19 July: Police investigate an alleged victim
While it is ASAP and his entourage who are locked up over the incident, one of the two men they allegedly fought with also finds himself under scrutiny by the police.
He is investigated by Swedish authorities for abuse, assault and attempted assault.
19 July: A victim of ‘systemic racism’?
ASAP isn’t the only rapper to have found himself in trouble with the Swedish authorities.
G-Eazy, real name Gerald Earl Gillum, was arrested in Sweden in 2018 for assault, possession of drugs and use of narcotics.
After pleading guilty G-Eazy was sentenced to probation, given a $10k fine, and released after a day-and-a-half.
19 July: Donald Trump gets involved
After two weeks behind bars – and as Swedish authorities decide to hold ASAP Rocky for an extra week – Donald Trump says that he is trying to secure the rapper’s release.
He tweets to say he is in communication with the Prime Minister of Sweden, prompted by a conversation with Kanye West.

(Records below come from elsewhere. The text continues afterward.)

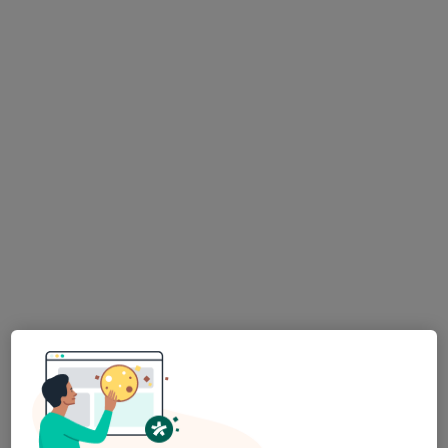
MUDr. Luďka Svobodová
Pediatr
4 názory
Žižkova 922, Pacov
•
Mapa
Praktický lékař pro děti a dorost
Tento specialista nenabízí online rezervaci termínu na této adrese.
Rezervovat termín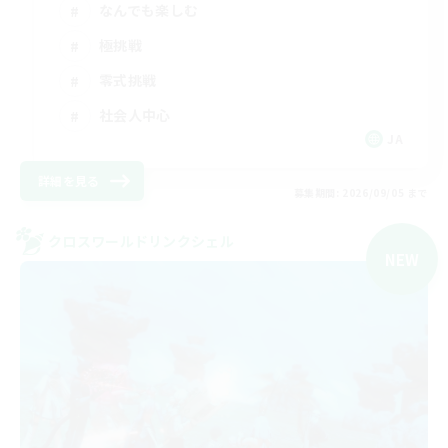
なんでも楽しむ
極挑戦
零式挑戦
社会人中心
JA
詳細を見る
募集期間: 2026/09/05 まで
クロスワールドリンクシェル
NEW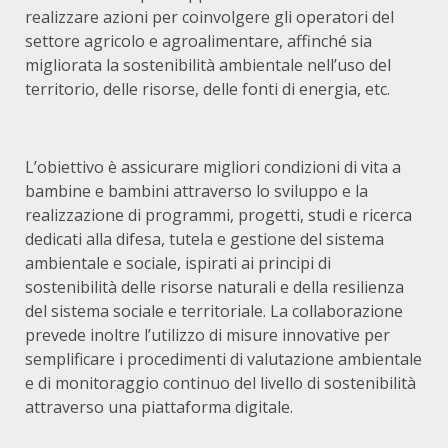
realizzare azioni per coinvolgere gli operatori del
settore agricolo e agroalimentare, affinché sia
migliorata la sostenibilità ambientale nell’uso del
territorio, delle risorse, delle fonti di energia, etc.
L’obiettivo è assicurare migliori condizioni di vita a
bambine e bambini attraverso lo sviluppo e la
realizzazione di programmi, progetti, studi e ricerca
dedicati alla difesa, tutela e gestione del sistema
ambientale e sociale, ispirati ai principi di
sostenibilità delle risorse naturali e della resilienza
del sistema sociale e territoriale. La collaborazione
prevede inoltre l’utilizzo di misure innovative per
semplificare i procedimenti di valutazione ambientale
e di monitoraggio continuo del livello di sostenibilità
attraverso una piattaforma digitale.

22 July: Case against alleged victim closed
The alleged victim being investigated at the same time as ASAP Rocky has his case closed.
24 July: Mum’s concerns
Swedish newspaper Expressen speaks to ASAP’s mum, Renee Black, in New York in late July, and she talks about her concerns for her son.

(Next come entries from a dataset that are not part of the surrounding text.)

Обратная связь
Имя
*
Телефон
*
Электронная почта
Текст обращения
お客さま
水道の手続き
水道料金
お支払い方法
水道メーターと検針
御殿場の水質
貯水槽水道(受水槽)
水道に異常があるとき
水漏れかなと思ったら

“He was just telling me that he isn’t really eating properly. He can’t wait to get back into the gym,” she tells the newspaper.
“Everything is on video. They tried to avoid it but they kept being followed as well as harassed. Come on, just ball it up and trash it because that’s what it is, trash.”
25 July 2019: Police formally charge ASAP with assault
Three weeks after he is first arrested, Swedish police decide there is enough evidence to charge ASAP with assault causing actual bodily harm.
The two men arrested with him are also charged with assault.
The Swedish prosecutor tells Radio 1 Newsbeat that the videos seen on ASAP Rocky’s Instagram are only part of the evidence in the case.
“My evidence consists partly of a number of films that I will play in court. Some are known to the public and some are not,” Daniel Suneson says, referencing CCTV footage.
30 July: ASAP Rocky pleads not guilty
ASAP’s trial, which is expected to last three days, begins – but is delayed starting due to the massive media and fan interest in the case.
He and the two men arrested with him plead not guilty.
The media hears some of the evidence against ASAP for the first time, with the prosecution alleging that something like a bottle was used in the assault.
1 August 2019: ASAP goes to court
The following day, it’s ASAP’s chance to give evidence.
He tells Stockholm District Court: “There’s a million things that we could have did, but we decided to walk away.”
He also says he wants his name cleared and felt threatened by the people who clashed with his entourage in July.
“It got a little scary for us. I couldn’t help but assume that these guys were under the influence of some type of drugs,” he says.
2 August 2019: ASAP goes home
Despite earlier concerns that ASAP might flee the country, he is freed to go home on 2 August.
He describes his experience behind bars in Sweden as “difficult and humbling”.